Patients usually present with vague somatic or undifferentiated psychiatric symptoms that lead to receiving conservative treatment by the physician. Furthermore, some patients present initially with only psychiatry illnesses before the onset of neurological symptoms [13]. Often patients seek treatment from either primary care or tertiary centers, and the majority of them will be prescribed psychiatry medications, if their symptoms match any relevant International Statistical Classification of Diseases (ICD-10)

criteria. However, some patients will keep the symptoms to themselves and attend multiple traditional healers with the assumption that the symptoms are supernaturally related [14]. Seeking traditional healers is common in the community, especially with the first episode of psychotic symptoms [15].

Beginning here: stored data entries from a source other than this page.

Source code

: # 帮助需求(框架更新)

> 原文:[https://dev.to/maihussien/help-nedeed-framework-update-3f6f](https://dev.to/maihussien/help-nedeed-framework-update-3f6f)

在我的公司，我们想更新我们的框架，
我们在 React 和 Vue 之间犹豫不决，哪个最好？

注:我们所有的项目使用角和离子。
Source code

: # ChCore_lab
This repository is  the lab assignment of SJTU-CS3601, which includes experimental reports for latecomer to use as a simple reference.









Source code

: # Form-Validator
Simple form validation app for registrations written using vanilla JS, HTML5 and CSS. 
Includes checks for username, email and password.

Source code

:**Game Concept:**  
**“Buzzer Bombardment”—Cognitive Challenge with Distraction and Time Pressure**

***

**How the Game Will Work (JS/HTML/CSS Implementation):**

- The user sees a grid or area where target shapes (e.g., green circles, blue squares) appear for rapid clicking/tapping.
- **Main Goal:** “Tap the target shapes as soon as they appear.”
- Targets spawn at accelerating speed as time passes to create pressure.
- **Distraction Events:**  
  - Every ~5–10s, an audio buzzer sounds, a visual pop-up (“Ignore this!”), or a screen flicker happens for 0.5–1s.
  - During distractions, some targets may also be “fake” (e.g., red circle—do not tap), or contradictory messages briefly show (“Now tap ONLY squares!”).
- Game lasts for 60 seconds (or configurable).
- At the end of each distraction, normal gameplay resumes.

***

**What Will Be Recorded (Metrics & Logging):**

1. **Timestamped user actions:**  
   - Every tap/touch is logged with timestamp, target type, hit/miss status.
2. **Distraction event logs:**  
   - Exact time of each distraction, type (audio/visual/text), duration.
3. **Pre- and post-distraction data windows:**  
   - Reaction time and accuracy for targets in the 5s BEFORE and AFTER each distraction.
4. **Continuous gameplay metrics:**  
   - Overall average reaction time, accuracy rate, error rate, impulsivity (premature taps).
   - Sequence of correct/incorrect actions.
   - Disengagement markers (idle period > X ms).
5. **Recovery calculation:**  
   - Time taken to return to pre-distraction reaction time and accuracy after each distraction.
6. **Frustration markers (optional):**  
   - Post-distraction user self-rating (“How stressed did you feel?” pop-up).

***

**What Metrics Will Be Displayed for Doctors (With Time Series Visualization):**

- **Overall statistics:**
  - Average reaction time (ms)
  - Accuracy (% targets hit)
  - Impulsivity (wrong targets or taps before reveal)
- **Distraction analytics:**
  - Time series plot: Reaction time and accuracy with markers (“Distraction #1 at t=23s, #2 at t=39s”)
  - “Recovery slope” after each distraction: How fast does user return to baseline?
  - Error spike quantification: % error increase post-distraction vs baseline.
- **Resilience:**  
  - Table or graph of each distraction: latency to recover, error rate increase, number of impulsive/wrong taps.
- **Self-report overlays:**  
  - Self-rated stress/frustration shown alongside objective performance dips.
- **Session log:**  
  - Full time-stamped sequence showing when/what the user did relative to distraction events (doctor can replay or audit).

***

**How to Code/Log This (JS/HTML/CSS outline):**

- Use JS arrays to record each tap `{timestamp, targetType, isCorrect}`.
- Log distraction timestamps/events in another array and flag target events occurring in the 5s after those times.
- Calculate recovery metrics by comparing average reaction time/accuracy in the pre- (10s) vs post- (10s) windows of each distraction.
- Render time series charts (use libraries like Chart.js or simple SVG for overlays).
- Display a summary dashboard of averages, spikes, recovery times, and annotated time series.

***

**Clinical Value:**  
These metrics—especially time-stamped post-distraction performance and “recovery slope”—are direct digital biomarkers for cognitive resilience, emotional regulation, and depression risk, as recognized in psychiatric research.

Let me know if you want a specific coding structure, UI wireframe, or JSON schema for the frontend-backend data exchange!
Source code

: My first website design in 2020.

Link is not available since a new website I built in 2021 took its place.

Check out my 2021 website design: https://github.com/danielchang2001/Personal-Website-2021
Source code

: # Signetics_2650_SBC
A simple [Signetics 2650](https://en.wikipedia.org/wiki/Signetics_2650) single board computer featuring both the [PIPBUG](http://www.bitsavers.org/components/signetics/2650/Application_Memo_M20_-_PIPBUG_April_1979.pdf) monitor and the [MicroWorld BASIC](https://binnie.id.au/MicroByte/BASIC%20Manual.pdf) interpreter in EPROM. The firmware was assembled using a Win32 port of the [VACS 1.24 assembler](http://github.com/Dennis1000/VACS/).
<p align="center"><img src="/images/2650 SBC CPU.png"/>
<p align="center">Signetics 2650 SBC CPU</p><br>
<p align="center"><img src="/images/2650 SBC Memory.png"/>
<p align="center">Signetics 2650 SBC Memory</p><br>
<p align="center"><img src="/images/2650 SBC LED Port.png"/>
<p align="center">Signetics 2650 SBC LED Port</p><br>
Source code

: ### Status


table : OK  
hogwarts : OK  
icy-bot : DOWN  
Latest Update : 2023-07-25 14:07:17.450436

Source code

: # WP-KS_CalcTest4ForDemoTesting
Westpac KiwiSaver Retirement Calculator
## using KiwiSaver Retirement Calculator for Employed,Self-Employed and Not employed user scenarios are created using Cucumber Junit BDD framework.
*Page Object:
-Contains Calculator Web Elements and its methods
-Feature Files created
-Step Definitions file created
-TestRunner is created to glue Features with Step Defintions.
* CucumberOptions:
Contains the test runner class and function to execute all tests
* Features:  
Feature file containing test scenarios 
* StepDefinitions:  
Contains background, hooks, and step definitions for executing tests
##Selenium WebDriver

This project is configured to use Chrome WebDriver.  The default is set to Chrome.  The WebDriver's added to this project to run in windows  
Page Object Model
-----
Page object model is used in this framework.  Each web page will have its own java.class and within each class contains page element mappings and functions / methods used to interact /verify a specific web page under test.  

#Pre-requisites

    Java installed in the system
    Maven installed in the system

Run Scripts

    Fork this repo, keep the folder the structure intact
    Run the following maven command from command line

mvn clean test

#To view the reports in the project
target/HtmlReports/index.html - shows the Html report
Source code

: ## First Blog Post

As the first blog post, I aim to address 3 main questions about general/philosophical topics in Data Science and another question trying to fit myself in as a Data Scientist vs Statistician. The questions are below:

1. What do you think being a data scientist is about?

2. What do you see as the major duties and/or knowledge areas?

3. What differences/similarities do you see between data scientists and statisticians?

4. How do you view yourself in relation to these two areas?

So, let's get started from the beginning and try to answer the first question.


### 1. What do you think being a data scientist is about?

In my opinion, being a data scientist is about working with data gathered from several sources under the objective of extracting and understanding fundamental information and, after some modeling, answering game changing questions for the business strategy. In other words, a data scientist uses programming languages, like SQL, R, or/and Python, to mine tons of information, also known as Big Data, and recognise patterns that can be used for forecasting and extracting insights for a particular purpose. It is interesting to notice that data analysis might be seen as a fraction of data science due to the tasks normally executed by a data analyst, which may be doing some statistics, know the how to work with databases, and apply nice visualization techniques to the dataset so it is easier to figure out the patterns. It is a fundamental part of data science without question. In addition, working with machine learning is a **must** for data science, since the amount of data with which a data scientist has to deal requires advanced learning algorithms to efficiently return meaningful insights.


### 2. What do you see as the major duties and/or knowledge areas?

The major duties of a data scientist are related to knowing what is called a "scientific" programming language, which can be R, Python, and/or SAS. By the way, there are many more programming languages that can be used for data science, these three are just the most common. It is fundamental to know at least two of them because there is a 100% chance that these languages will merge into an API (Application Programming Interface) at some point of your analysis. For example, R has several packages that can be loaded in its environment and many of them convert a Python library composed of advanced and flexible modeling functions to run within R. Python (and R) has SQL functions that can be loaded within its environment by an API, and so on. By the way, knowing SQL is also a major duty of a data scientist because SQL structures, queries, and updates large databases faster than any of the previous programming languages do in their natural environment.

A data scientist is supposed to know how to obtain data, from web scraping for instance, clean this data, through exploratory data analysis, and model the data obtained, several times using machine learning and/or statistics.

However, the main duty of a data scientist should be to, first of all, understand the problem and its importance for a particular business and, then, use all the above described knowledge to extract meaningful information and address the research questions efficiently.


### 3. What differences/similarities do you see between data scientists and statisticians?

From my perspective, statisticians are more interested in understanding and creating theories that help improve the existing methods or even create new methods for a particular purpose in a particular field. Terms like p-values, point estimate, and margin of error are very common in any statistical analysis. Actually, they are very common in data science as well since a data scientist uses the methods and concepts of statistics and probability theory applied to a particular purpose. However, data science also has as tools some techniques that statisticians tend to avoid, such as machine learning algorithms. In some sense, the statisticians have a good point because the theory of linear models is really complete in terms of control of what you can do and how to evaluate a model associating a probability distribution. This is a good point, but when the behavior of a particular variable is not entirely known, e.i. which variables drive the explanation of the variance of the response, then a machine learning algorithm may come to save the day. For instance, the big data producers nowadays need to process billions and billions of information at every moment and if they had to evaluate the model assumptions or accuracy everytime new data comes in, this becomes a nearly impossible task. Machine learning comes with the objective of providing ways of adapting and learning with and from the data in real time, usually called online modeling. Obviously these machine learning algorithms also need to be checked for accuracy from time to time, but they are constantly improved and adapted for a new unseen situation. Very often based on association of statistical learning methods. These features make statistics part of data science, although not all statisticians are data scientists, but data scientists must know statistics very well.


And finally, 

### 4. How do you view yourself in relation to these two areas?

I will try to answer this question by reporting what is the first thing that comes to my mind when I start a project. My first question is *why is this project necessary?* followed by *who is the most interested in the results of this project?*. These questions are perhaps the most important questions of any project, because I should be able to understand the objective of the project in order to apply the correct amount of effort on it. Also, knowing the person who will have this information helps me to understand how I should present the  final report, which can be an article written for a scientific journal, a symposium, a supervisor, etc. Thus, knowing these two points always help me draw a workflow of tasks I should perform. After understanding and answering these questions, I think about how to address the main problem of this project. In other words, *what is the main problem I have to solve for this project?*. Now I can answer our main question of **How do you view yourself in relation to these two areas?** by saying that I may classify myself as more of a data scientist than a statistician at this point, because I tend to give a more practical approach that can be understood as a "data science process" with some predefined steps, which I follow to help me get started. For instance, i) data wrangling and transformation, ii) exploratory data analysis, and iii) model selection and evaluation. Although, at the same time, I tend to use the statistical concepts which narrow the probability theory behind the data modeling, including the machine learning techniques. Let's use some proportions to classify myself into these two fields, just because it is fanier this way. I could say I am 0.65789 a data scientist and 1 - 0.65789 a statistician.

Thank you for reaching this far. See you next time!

Our patient, with ESRD secondary to diabetic nephropathy, on regular HD treatment for almost one year, presented initially with depressive symptoms, but later developed some atypical symptoms, dementia, and lack of concentration, insomnia, abnormal behavioral changes, Vasomotor instability that could not fit any psychiatric diagnosis. MRI with contrast revealed bilateral periventricular ischemic change, brain atrophic changes, and right frontal para-falcine mass, suggestive of meningioma. Consultation of both neuro-surgery and neuro-medicine came in favor of conservative treatment and need for follow-up of the severity of the symptoms if any, as well as biannual MRI with contrast. Our surgeon decided to take the conservative approach, however, surgical intervention were successfully performed in dialysis patients with meningioma [16].

Conclusion

Both depression and cognitive impairment are common complications of chronic kidney diseases, yet other possible organic conditions that mimic psychiatric symptoms such as frontal lobe tumors need to be considered. Appropriate approach and early identification of such tumor will be of important value.

Acknowledgment

The authors would like to express their gratitude to Prof. Ehab Wafa and Xeniah Symyunn for their valuable support during the preparation of the manuscript.